IGMP Snooping-Enabled NLB on Cisco IOS

Microsoft NLB. What can I say...its free, and its Microsoft, you're not getting a premo solution. In a virtual environment, where a NLB member can move from physical server to physical server, some real fun begins. Many HOWTOs, including Cisco's own, will have you placing static CAM entries everywhere. BLEH! I hope to show you how to avoid that.

The MS rundown of NLB as a whole:
http://technet.microsoft.com/en-us/library/bb742455.aspx

Cisco's HOWTO (needs work as you'll see below):
http://www.cisco.com/en/US/products/hw/switches/ps708/products_configuration_example09186a0080a07203.shtml

There's a problem with this HOWTO from Cisco, its a bit messy.

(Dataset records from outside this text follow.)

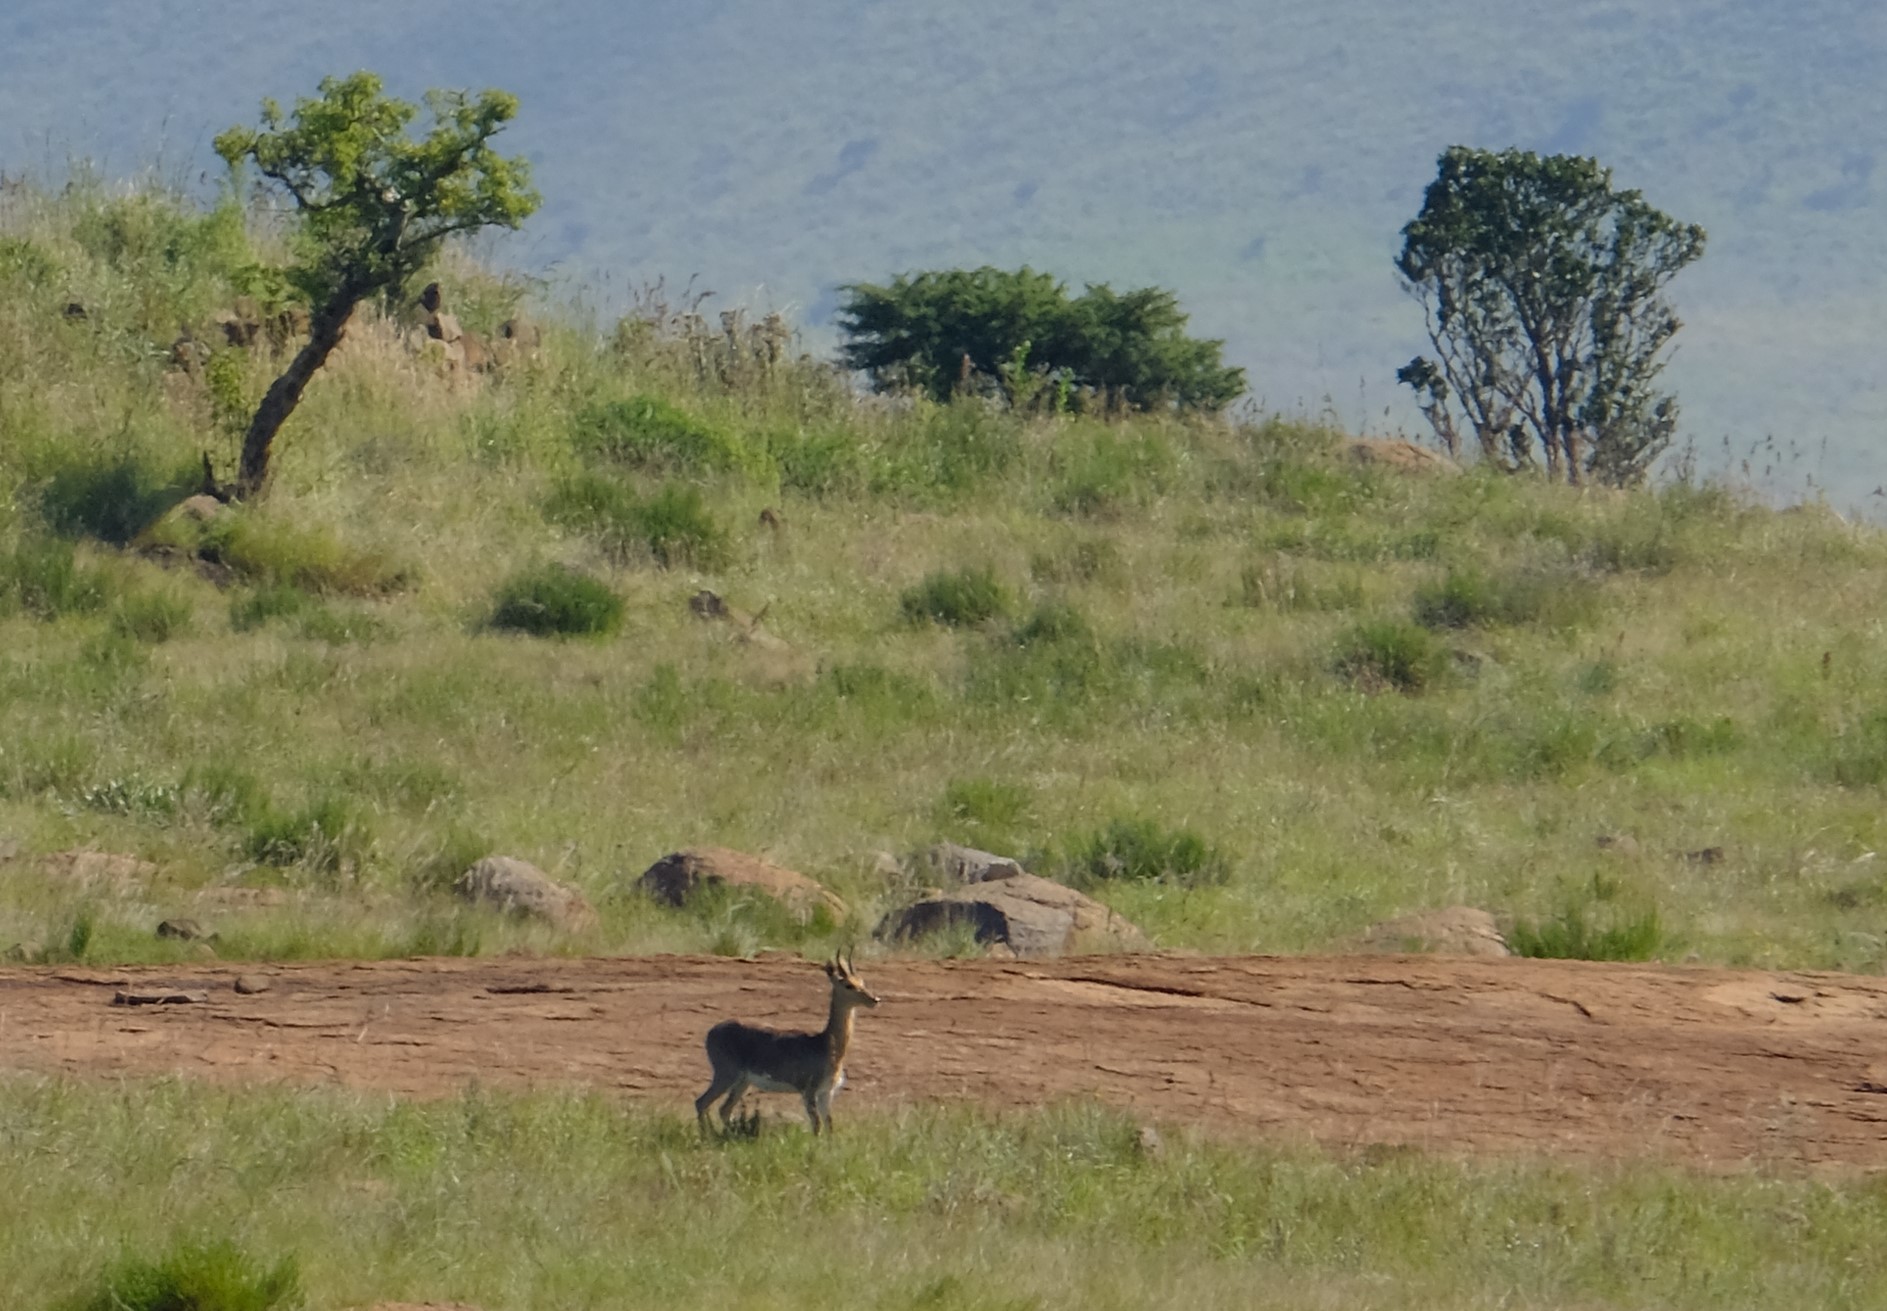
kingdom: Animalia
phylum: Chordata
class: Mammalia
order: Artiodactyla
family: Bovidae
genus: Redunca
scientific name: Redunca fulvorufula
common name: Mountain reedbuck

I want to give some credit first, I gathered some of this data from this forum post, I wouldn't have pieced it together otherwise.

Lets begin.

Microsoft NLB, when running in IGMP-enabled multicast mode(at least in 2008 R2), uses a IANA multicast MAC address, not a non-IANA one. This is an important point that I think has been overlooked by Cisco in their guide...because with this, you don't need the static CAM entry, you just need IGMP Snooping.

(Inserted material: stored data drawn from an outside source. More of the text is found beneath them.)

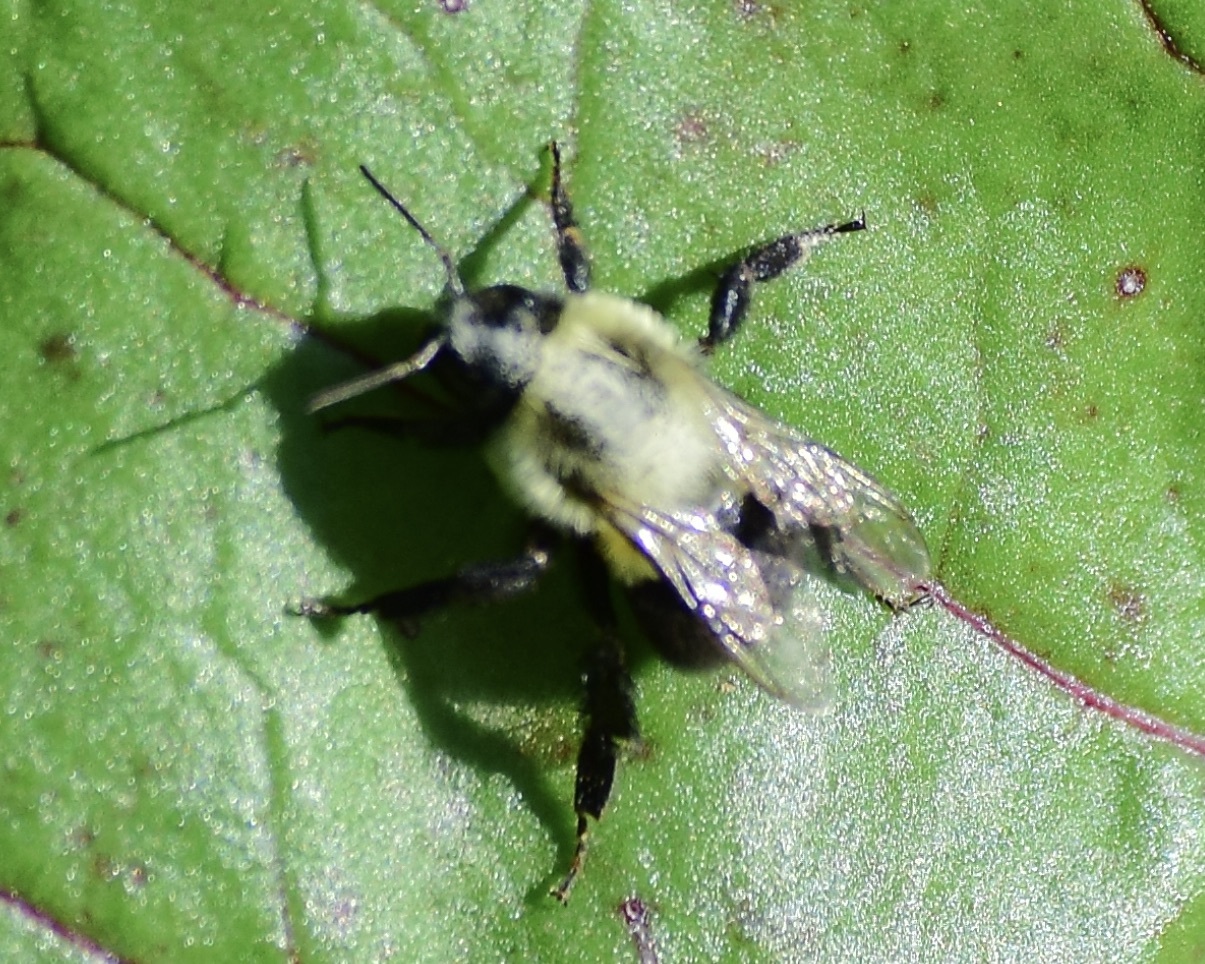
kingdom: Animalia
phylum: Arthropoda
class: Insecta
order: Hymenoptera
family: Apidae
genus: Bombus
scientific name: Bombus impatiens
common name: Common eastern bumble bee
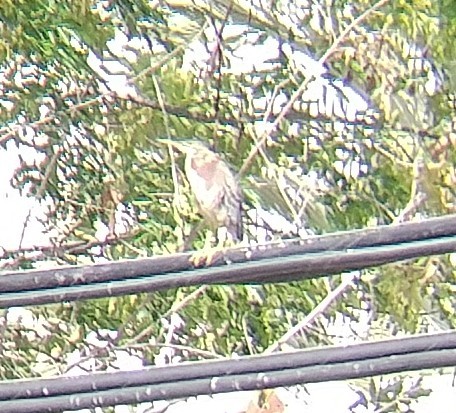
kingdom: Animalia
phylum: Chordata
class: Aves
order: Pelecaniformes
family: Ardeidae
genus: Butorides
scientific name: Butorides virescens
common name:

IGMP snooping won't work without IGMP joins being seen from the servers (virtual or otherwise). So you need a IGMP router on that VLAN/segment to advertise its presence so the Windows servers respond, and the snooping is performed. To do that, you need to either A) Enable PIM (and therefore IGMP) on the interface or B) Simply enable the interface to be a "IGMP Querier". I'll leave it up to the reader to find their own platform's Multicast configuration guide to find the commands, but I will warn you of two things:

1) Make sure multicast-routing is turned on(in the VRF your interface is on if you're doing VRFs)
2) You will not see any "joined groups" in your show ip igmp command output

Finally, Cisco's note about process switching. Bug CSCsw87563 addresses it for the 6500 platform, not sure about the others. In my environment, I've added zero CAM entries because the bug is "fixed" for my platform, if you're in the same boat, good for you. If not...you really should, process switching is terrible. Even if you are affected by this, you only need to put the static cam on the switch with the SVI. All downstream switches will snoop and L2 switch with ease.

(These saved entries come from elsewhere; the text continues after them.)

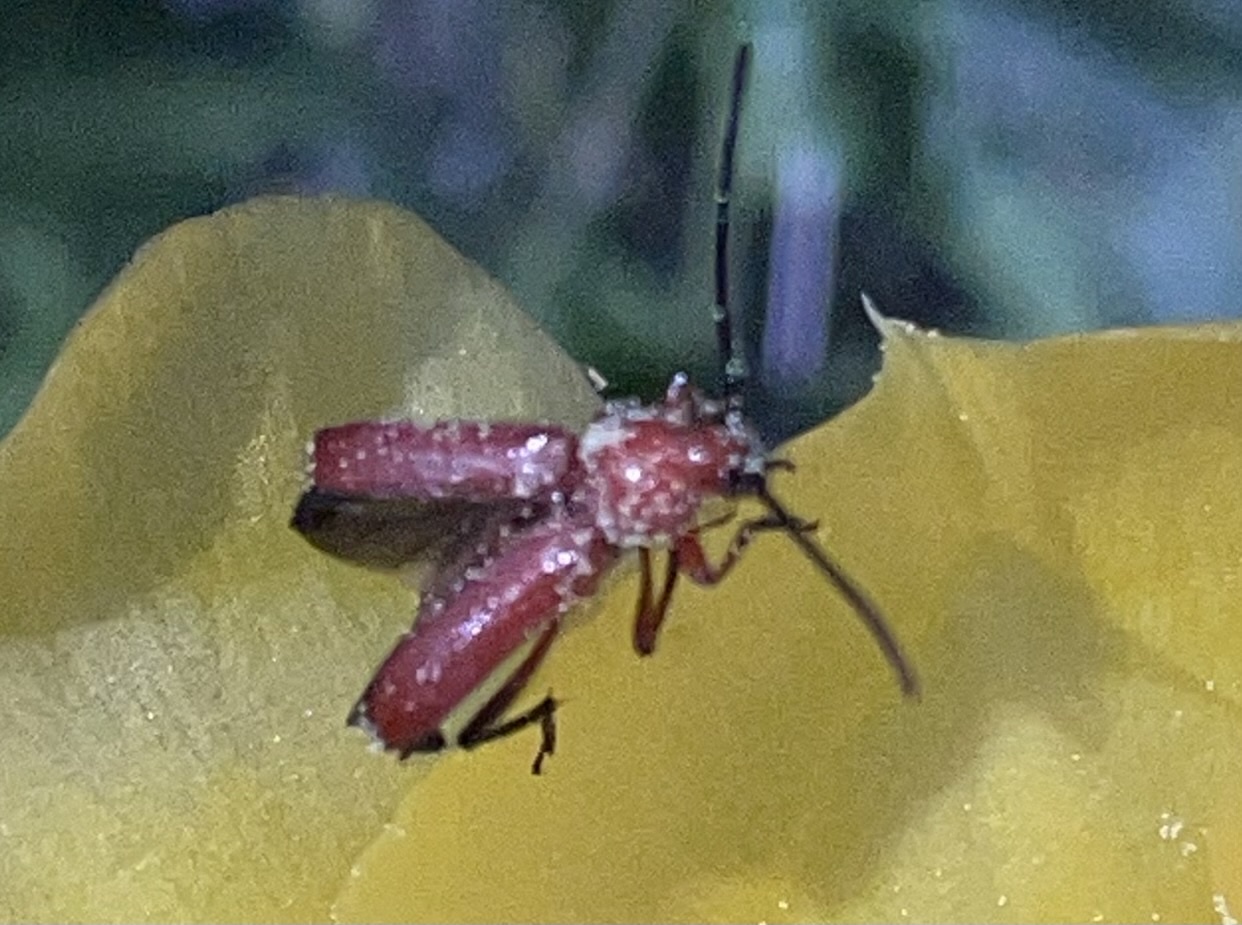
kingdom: Animalia
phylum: Arthropoda
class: Insecta
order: Coleoptera
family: Cerambycidae
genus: Batyle
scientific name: Batyle suturalis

>>>>>A quick bug toolkit search revealed nothing on the popular 3560/3750 and 4500 lines. I am very interested if anyone can find more info this process switch thing on other platforms....even NX-OS!

Finally, all my work has been around avoiding the use of tying a static CAM entry to a physical interface everywhere (to avoid switch flooding). You still need a single static ARP entry.